Introduced in 2004’s Captain America and the Falcon #1, not much is known about the Anti-Cap’s background or real identity. Although rejected from serving in the United States Navy, the Anti-Cap signed up to be part of an experimental program in which the subject would receive a spinal implant that would disperse a super-soldier serum-like drug into the subject. With his power awakened after being shot, the US Navy quickly began to lose control of their super soldier, and after a brawl with Captain America, the subject was dubbed the Anti-Cap. This would be an interesting story to tell in the MCU, particularly now that Sam Wilson has become Captain America.

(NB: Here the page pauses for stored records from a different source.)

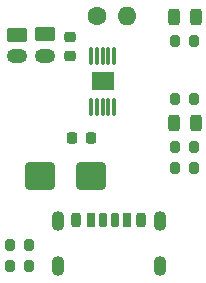
<source format=gbr>
%TF.GenerationSoftware,KiCad,Pcbnew,9.0.0*%
%TF.CreationDate,2025-11-29T18:06:43+01:00*%
%TF.ProjectId,Battery power module,42617474-6572-4792-9070-6f776572206d,rev?*%
%TF.SameCoordinates,Original*%
%TF.FileFunction,Soldermask,Top*%
%TF.FilePolarity,Negative*%
%FSLAX46Y46*%
G04 Gerber Fmt 4.6, Leading zero omitted, Abs format (unit mm)*
G04 Created by KiCad (PCBNEW 9.0.0) date 2025-11-29 18:06:43*
%MOMM*%
%LPD*%
G01*
G04 APERTURE LIST*
G04 Aperture macros list*
%AMRoundRect*
0 Rectangle with rounded corners*
0 $1 Rounding radius*
0 $2 $3 $4 $5 $6 $7 $8 $9 X,Y pos of 4 corners*
0 Add a 4 corners polygon primitive as box body*
4,1,4,$2,$3,$4,$5,$6,$7,$8,$9,$2,$3,0*
0 Add four circle primitives for the rounded corners*
1,1,$1+$1,$2,$3*
1,1,$1+$1,$4,$5*
1,1,$1+$1,$6,$7*
1,1,$1+$1,$8,$9*
0 Add four rect primitives between the rounded corners*
20,1,$1+$1,$2,$3,$4,$5,0*
20,1,$1+$1,$4,$5,$6,$7,0*
20,1,$1+$1,$6,$7,$8,$9,0*
20,1,$1+$1,$8,$9,$2,$3,0*%
G04 Aperture macros list end*
%ADD10RoundRect,0.075000X0.075000X-0.650000X0.075000X0.650000X-0.075000X0.650000X-0.075000X-0.650000X0*%
%ADD11R,1.880000X1.570000*%
%ADD12RoundRect,0.243750X-0.243750X-0.456250X0.243750X-0.456250X0.243750X0.456250X-0.243750X0.456250X0*%
%ADD13C,1.600000*%
%ADD14O,1.600000X1.600000*%
%ADD15RoundRect,0.200000X0.200000X0.275000X-0.200000X0.275000X-0.200000X-0.275000X0.200000X-0.275000X0*%
%ADD16RoundRect,0.250000X-0.625000X0.350000X-0.625000X-0.350000X0.625000X-0.350000X0.625000X0.350000X0*%
%ADD17RoundRect,0.175000X-0.175000X-0.425000X0.175000X-0.425000X0.175000X0.425000X-0.175000X0.425000X0*%
%ADD18RoundRect,0.190000X0.190000X0.410000X-0.190000X0.410000X-0.190000X-0.410000X0.190000X-0.410000X0*%
%ADD19RoundRect,0.200000X0.200000X0.400000X-0.200000X0.400000X-0.200000X-0.400000X0.200000X-0.400000X0*%
%ADD20RoundRect,0.175000X0.175000X0.425000X-0.175000X0.425000X-0.175000X-0.425000X0.175000X-0.425000X0*%
%ADD21RoundRect,0.190000X-0.190000X-0.410000X0.190000X-0.410000X0.190000X0.410000X-0.190000X0.410000X0*%
%ADD22RoundRect,0.200000X-0.200000X-0.400000X0.200000X-0.400000X0.200000X0.400000X-0.200000X0.400000X0*%
%ADD23O,1.100000X1.700000*%
%ADD24RoundRect,0.225000X0.250000X-0.225000X0.250000X0.225000X-0.250000X0.225000X-0.250000X-0.225000X0*%
%ADD25RoundRect,0.250000X-1.000000X-0.900000X1.000000X-0.900000X1.000000X0.900000X-1.000000X0.900000X0*%
%ADD26RoundRect,0.225000X0.225000X0.250000X-0.225000X0.250000X-0.225000X-0.250000X0.225000X-0.250000X0*%
%ADD27O,1.750000X1.200000*%
G04 APERTURE END LIST*
D10*
%TO.C,U1*%
X128154000Y-103886000D03*
X128654000Y-103886000D03*
X129154000Y-103886000D03*
X129654000Y-103886000D03*
X130154000Y-103886000D03*
X130154000Y-99586000D03*
X129654000Y-99586000D03*
X129154000Y-99586000D03*
X128654000Y-99586000D03*
X128154000Y-99586000D03*
D11*
X129154000Y-101736000D03*
%TD*%
D12*
%TO.C,D1*%
X135171200Y-105283000D03*
X137046200Y-105283000D03*
%TD*%
D13*
%TO.C,TH1*%
X128698200Y-96215200D03*
D14*
X131238200Y-96215200D03*
%TD*%
D15*
%TO.C,R6*%
X122935000Y-117348000D03*
X121285000Y-117348000D03*
%TD*%
D16*
%TO.C,*%
X121920000Y-97790000D03*
%TD*%
D17*
%TO.C,J1*%
X129180000Y-113527800D03*
D18*
X131200000Y-113527800D03*
D19*
X132430000Y-113527800D03*
D20*
X130180000Y-113527800D03*
D21*
X128160000Y-113527800D03*
D22*
X126930000Y-113527800D03*
D23*
X125360000Y-113607800D03*
X125360000Y-117407800D03*
X134000000Y-113607800D03*
X134000000Y-117407800D03*
%TD*%
D15*
%TO.C,R5*%
X122936000Y-115570000D03*
X121286000Y-115570000D03*
%TD*%
D12*
%TO.C,D2*%
X135171200Y-96266000D03*
X137046200Y-96266000D03*
%TD*%
D24*
%TO.C,C2*%
X126390400Y-99587600D03*
X126390400Y-98037600D03*
%TD*%
D25*
%TO.C,D3*%
X123834000Y-109728000D03*
X128134000Y-109728000D03*
%TD*%
D26*
%TO.C,C1*%
X128143000Y-106534200D03*
X126593000Y-106534200D03*
%TD*%
D16*
%TO.C,J2*%
X124297000Y-97757000D03*
D27*
X124297000Y-99587600D03*
%TD*%
%TO.C,*%
X121919000Y-99568000D03*
%TD*%
D15*
%TO.C,R4*%
X136918200Y-107315000D03*
X135268200Y-107315000D03*
%TD*%
%TO.C,R1*%
X136933700Y-103251000D03*
X135283700Y-103251000D03*
%TD*%
%TO.C,R2*%
X136933700Y-98298000D03*
X135283700Y-98298000D03*
%TD*%
%TO.C,R3*%
X136918200Y-109067600D03*
X135268200Y-109067600D03*
%TD*%
M02*

</source>
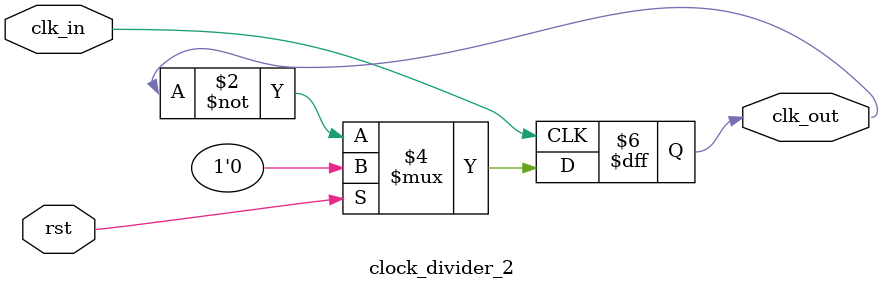
<source format=v>
module clock_divider_2 (
    input  wire clk_in,     // Clock de entrada: 50 MHz
    input  wire rst,        // Reset síncrono
    output reg  clk_out     // Clock dividido: 25 MHz
);

    always @(posedge clk_in) begin
        if (rst)
            clk_out <= 0;
        else
            clk_out <= ~clk_out; // Inverte a cada borda de subida
    end

endmodule

</source>
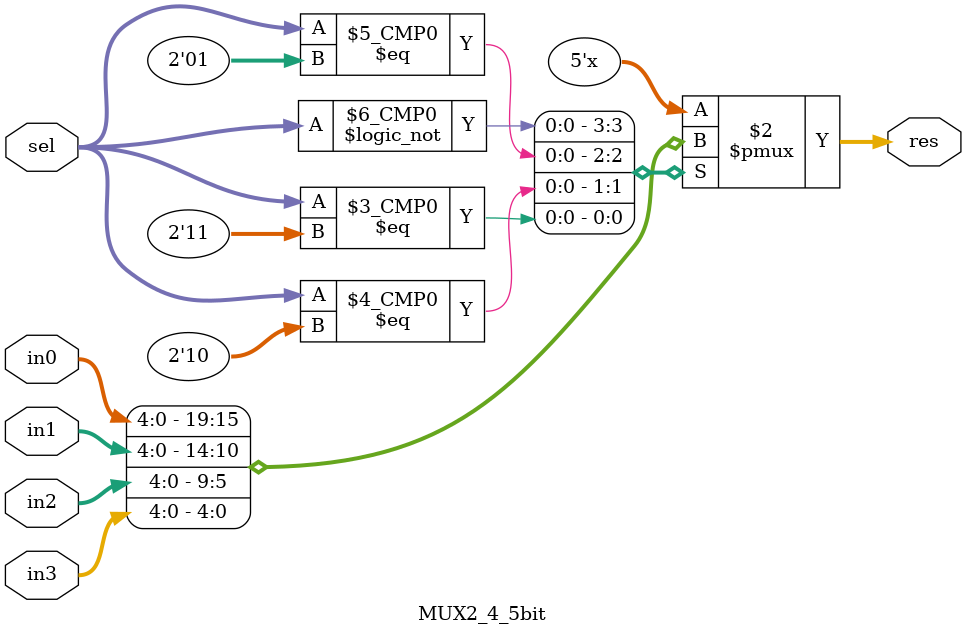
<source format=v>
`timescale 1ns / 1ps


module MUX2_4_5bit(
    input [4:0] in0,
    input [4:0] in1,
    input [4:0] in2,
    input [4:0] in3,
    input [1:0] sel,
    output reg [4:0] res
    );
    
    always@(sel or in0 or in1 or in2 or in3)
    begin
        case(sel)
        0: res <= in0;
        1: res <= in1;
        2: res <= in2;
        3: res <= in3;
        default: res <= in0;
        endcase
    end
endmodule

</source>
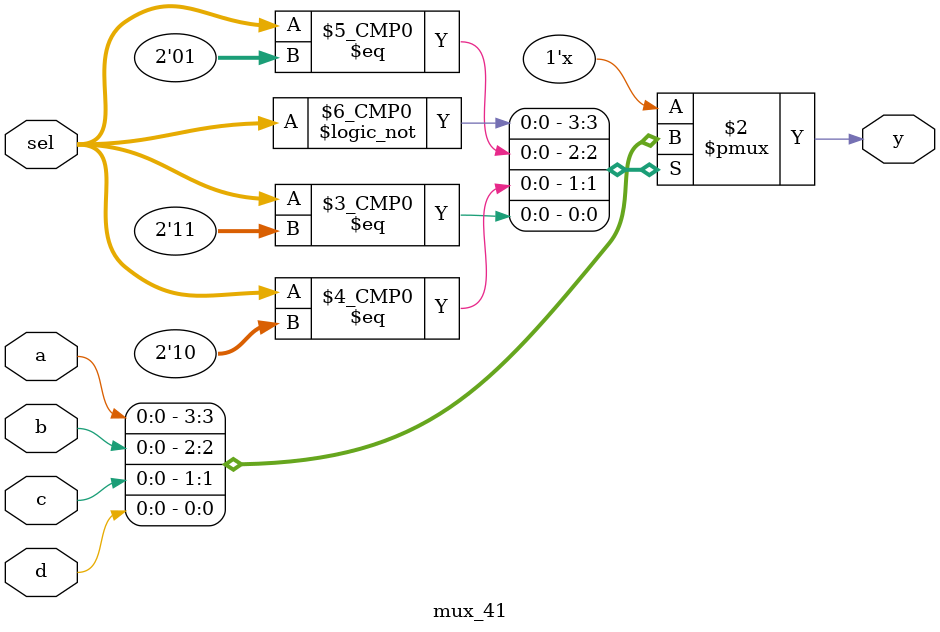
<source format=v>
`timescale 1ns / 1ps


module universal_shift(
    input clk,rst,right,left,
    input [1:0] sel,
    input [3:0] d,
    output [3:0] q
    );
    wire w1,w2,w3,w4;
    mux_41 a1(q[0],q[1],left,d[0],sel,w1);
    mux_41 a2(q[1],q[2],q[0],d[1],sel,w2);
    mux_41 a3(q[2],q[3],q[1],d[2],sel,w3);
    mux_41 a4(q[3],right,q[2],d[3],sel,w4);
    d_flipflop1 a5(w1,clk,rst,q[0]);
    d_flipflop1 a6(w2,clk,rt,q[1]);
    d_flipflop1 a7(w3,clk,rst,q[2]);
    d_flipflop1 a8(w4,clk,rst,q[3]);
endmodule
module mux_41(input a,b,c,d,input [1:0]sel,output reg y);
always @(*)
begin
case(sel)
2'b00:y=a;
2'b01:y=b;
2'b10:y=c;
2'b11:y=d;
endcase
end
endmodule
</source>
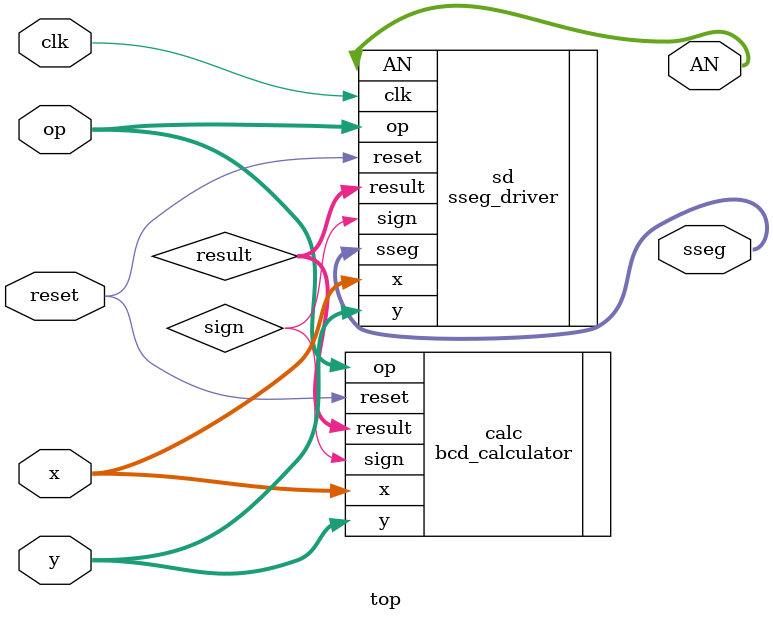
<source format=v>
`timescale 1ns / 1ps
module top(
    input clk,
    input reset,
    input [4:0] x, 
    input [4:0] y, 
    input [1:0] op, 
    output [6:0] sseg,
    output [7:0] AN 
    );
    wire [7:0] result;
    wire sign;
    bcd_calculator calc(
        .reset(reset),
        .x(x),
        .y(y),
        .op(op),
        .result(result),
        .sign(sign)
    ); 
    sseg_driver sd(
        .clk(clk),
        .reset(reset),
        .x(x),
        .y(y),
        .op(op),
        .result(result),
        .sign(sign),
        .sseg(sseg),
        .AN(AN)
    );
endmodule

</source>
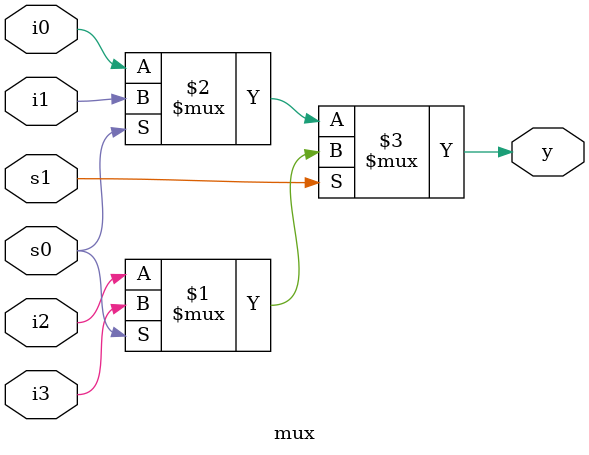
<source format=v>
`timescale 1ns / 1ps


module mux(y, i0, i1, i2, i3, s0, s1 );
input i0, i1, i2, i3, s0, s1;
output y;
assign y= s1?(s0?i3:i2):(s0?i1:i0);
endmodule

</source>
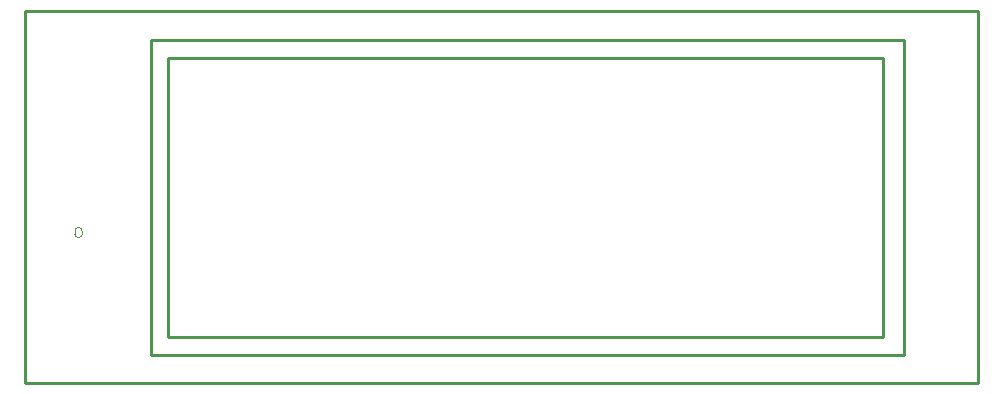
<source format=gm1>
G04*
G04 #@! TF.GenerationSoftware,Altium Limited,Altium Designer,22.11.1 (43)*
G04*
G04 Layer_Color=16711935*
%FSLAX25Y25*%
%MOIN*%
G70*
G04*
G04 #@! TF.SameCoordinates,6F2D09EA-FD7B-4BD8-B8BB-3870161F1110*
G04*
G04*
G04 #@! TF.FilePolarity,Positive*
G04*
G01*
G75*
%ADD15C,0.01000*%
%ADD49C,0.00000*%
D15*
X1000Y0D02*
X318500D01*
X1000Y124000D02*
X318500D01*
Y0D02*
Y124000D01*
X1000Y0D02*
Y124000D01*
X42834Y9284D02*
X293833D01*
X42834Y114284D02*
X293833D01*
X42834Y9284D02*
Y114284D01*
X293833Y9284D02*
Y114284D01*
X48436Y108353D02*
X286936D01*
X48436Y15353D02*
X286936D01*
Y108353D01*
X48436Y15353D02*
Y108353D01*
D49*
X18705Y48445D02*
G03*
X19945Y49685I0J1240D01*
G01*
X17465D02*
G03*
X18705Y48445I1240J0D01*
G01*
Y51910D02*
G03*
X17465Y50669I0J-1240D01*
G01*
X19945D02*
G03*
X18705Y51910I-1240J0D01*
G01*
X19945Y49685D02*
Y50669D01*
X17465Y49685D02*
Y50669D01*
M02*

</source>
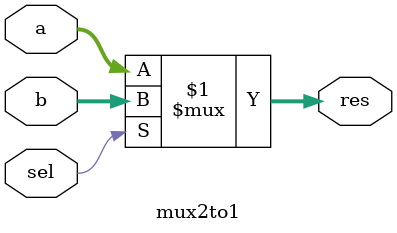
<source format=v>
`timescale 1ns / 1ps

module mux2to1(
    input [31:0]a,b,
    input sel,

    output [31:0]res
);
    assign res=sel?b:a;
endmodule

</source>
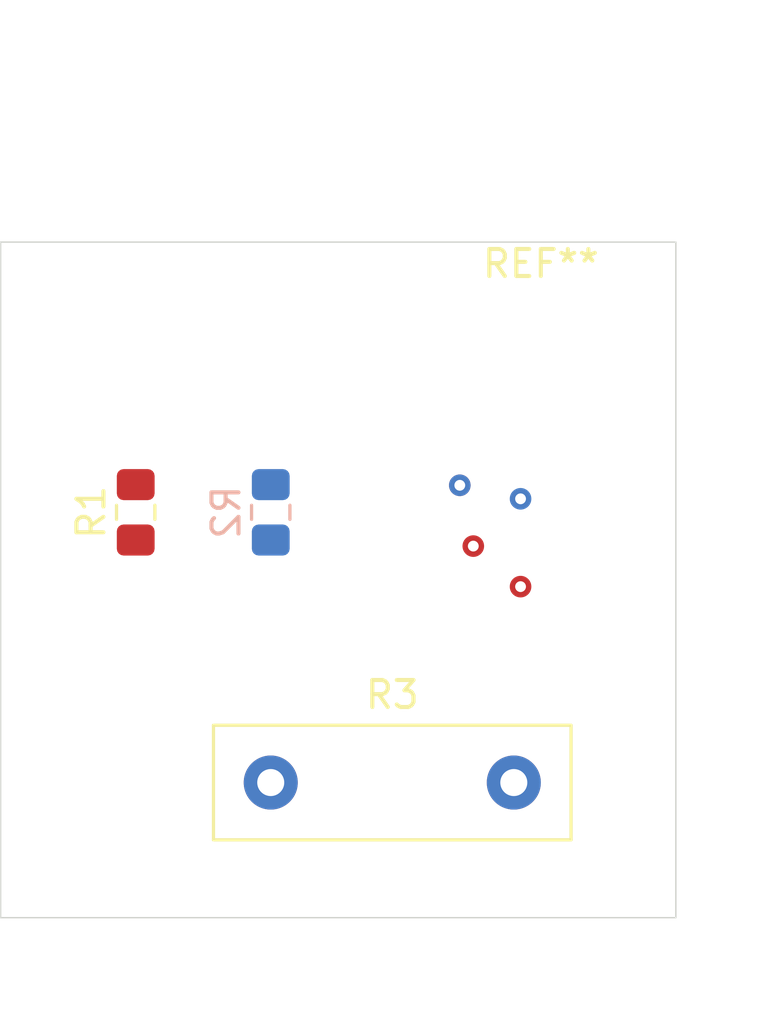
<source format=kicad_pcb>
(kicad_pcb (version 20221018) (generator pcbnew)

  (general
    (thickness 1.6)
  )

  (paper "A4")
  (layers
    (0 "F.Cu" signal)
    (1 "In1.Cu" signal "El1")
    (2 "In2.Cu" signal)
    (31 "B.Cu" signal)
    (32 "B.Adhes" user "B.Adhesive")
    (33 "F.Adhes" user "F.Adhesive")
    (34 "B.Paste" user)
    (35 "F.Paste" user)
    (36 "B.SilkS" user "B.Silkscreen")
    (37 "F.SilkS" user "F.Silkscreen")
    (38 "B.Mask" user)
    (39 "F.Mask" user)
    (40 "Dwgs.User" user "User.Drawings")
    (41 "Cmts.User" user "User.Comments")
    (42 "Eco1.User" user "User.Eco1")
    (43 "Eco2.User" user "User.Eco2")
    (44 "Edge.Cuts" user)
    (45 "Margin" user)
    (46 "B.CrtYd" user "B.Courtyard")
    (47 "F.CrtYd" user "F.Courtyard")
    (48 "B.Fab" user)
    (49 "F.Fab" user)
  )

  (setup
    (stackup
      (layer "F.SilkS" (type "Top Silk Screen"))
      (layer "F.Paste" (type "Top Solder Paste"))
      (layer "F.Mask" (type "Top Solder Mask") (thickness 0.01))
      (layer "F.Cu" (type "copper") (thickness 0.035))
      (layer "dielectric 1" (type "core") (thickness 0.48) (material "FR4") (epsilon_r 4.5) (loss_tangent 0.02))
      (layer "In1.Cu" (type "copper") (thickness 0.035))
      (layer "dielectric 2" (type "prepreg") (thickness 0.48) (material "FR4") (epsilon_r 4.5) (loss_tangent 0.02))
      (layer "In2.Cu" (type "copper") (thickness 0.035))
      (layer "dielectric 3" (type "core") (thickness 0.48) (material "FR4") (epsilon_r 4.5) (loss_tangent 0.02))
      (layer "B.Cu" (type "copper") (thickness 0.035))
      (layer "B.Mask" (type "Bottom Solder Mask") (thickness 0.01))
      (layer "B.Paste" (type "Bottom Solder Paste"))
      (layer "B.SilkS" (type "Bottom Silk Screen"))
      (copper_finish "None")
      (dielectric_constraints no)
    )
    (pad_to_mask_clearance 0.051)
    (solder_mask_min_width 0.25)
    (pcbplotparams
      (layerselection 0x00010fc_ffffffff)
      (plot_on_all_layers_selection 0x0000000_00000000)
      (disableapertmacros false)
      (usegerberextensions false)
      (usegerberattributes false)
      (usegerberadvancedattributes false)
      (creategerberjobfile false)
      (dashed_line_dash_ratio 12.000000)
      (dashed_line_gap_ratio 3.000000)
      (svgprecision 6)
      (plotframeref false)
      (viasonmask false)
      (mode 1)
      (useauxorigin false)
      (hpglpennumber 1)
      (hpglpenspeed 20)
      (hpglpendiameter 15.000000)
      (dxfpolygonmode true)
      (dxfimperialunits true)
      (dxfusepcbnewfont true)
      (psnegative false)
      (psa4output false)
      (plotreference true)
      (plotvalue true)
      (plotinvisibletext false)
      (sketchpadsonfab false)
      (subtractmaskfromsilk false)
      (outputformat 1)
      (mirror false)
      (drillshape 1)
      (scaleselection 1)
      (outputdirectory "")
    )
  )

  (net 0 "")

  (footprint "Resistor_SMD:R_0805_2012Metric_Pad1.15x1.40mm_HandSolder" (layer "F.Cu") (at 105 35 90))

  (footprint "Resistor_THT:R_Box_L13.0mm_W4.0mm_P9.00mm" (layer "F.Cu") (at 110 45))

  (footprint "MountingHole:MountingHole_2.1mm" (layer "F.Cu") (at 120 29))

  (footprint "Resistor_SMD:R_0805_2012Metric_Pad1.15x1.40mm_HandSolder" (layer "B.Cu") (at 110 35 -90))

  (gr_line (start 100 25) (end 100 50)
    (stroke (width 0.05) (type solid)) (layer "Edge.Cuts") (tstamp 00000000-0000-0000-0000-00005ea7192f))
  (gr_line (start 125 25) (end 125 50)
    (stroke (width 0.05) (type solid)) (layer "Edge.Cuts") (tstamp 00000000-0000-0000-0000-00005ea76efc))
  (gr_line (start 100 25) (end 125 25)
    (stroke (width 0.05) (type solid)) (layer "Edge.Cuts") (tstamp 00000000-0000-0000-0000-00005ea76f1d))
  (gr_line (start 100 50) (end 125 50)
    (stroke (width 0.05) (type solid)) (layer "Edge.Cuts") (tstamp 1a1ab354-5f85-45f9-938c-9f6c4c8c3ea2))

  (via (at 117 34) (size 0.8) (drill 0.4) (layers "F.Cu" "B.Cu") (free) (net 0) (tstamp 240c10af-51b5-420e-a6f4-a2c8f5db1db5))
  (via blind (at 119.25 37.75) (size 0.8) (drill 0.4) (layers "F.Cu" "In1.Cu") (net 0) (tstamp 97fe9c60-586f-4895-8504-4d3729f5f81a))
  (via blind (at 117.5 36.25) (size 0.8) (drill 0.4) (layers "F.Cu" "In2.Cu") (net 0) (tstamp bdc7face-9f7c-4701-80bb-4cc144448db1))
  (via blind (at 120.75 36.25) (size 0.8) (drill 0.4) (layers "In1.Cu" "In2.Cu") (net 0) (tstamp 922058ca-d09a-45fd-8394-05f3e2c1e03a))
  (via blind (at 119.25 34.5) (size 0.8) (drill 0.4) (layers "In2.Cu" "B.Cu") (net 0) (tstamp 0f54db53-a272-4955-88fb-d7ab00657bb0))

)

</source>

1 Mitchell Tanner (Warhawk)
After being critically wounded in the Vietnam War, Mitchell Tanner was given a version of the super-soldier serum by Dr. Noah Burstein, the man who would later experiment on Luke Cage. The serum gave Tanner steel-like skin and superhuman strength but left Tanner with a mental imbalance. Dubbed Warhawk, Tanner became an assassin for the CIA and later infiltrated and attacked the X-Men while working with the Hellfire Club, though he would later work for SHIELD in exchange for a reduced prison sentence. With the potential for Luke Cage to debut in the Marvel Cinematic Universe, it’s possible that Mitchell Tanner’s Warhawk might not be too far behind.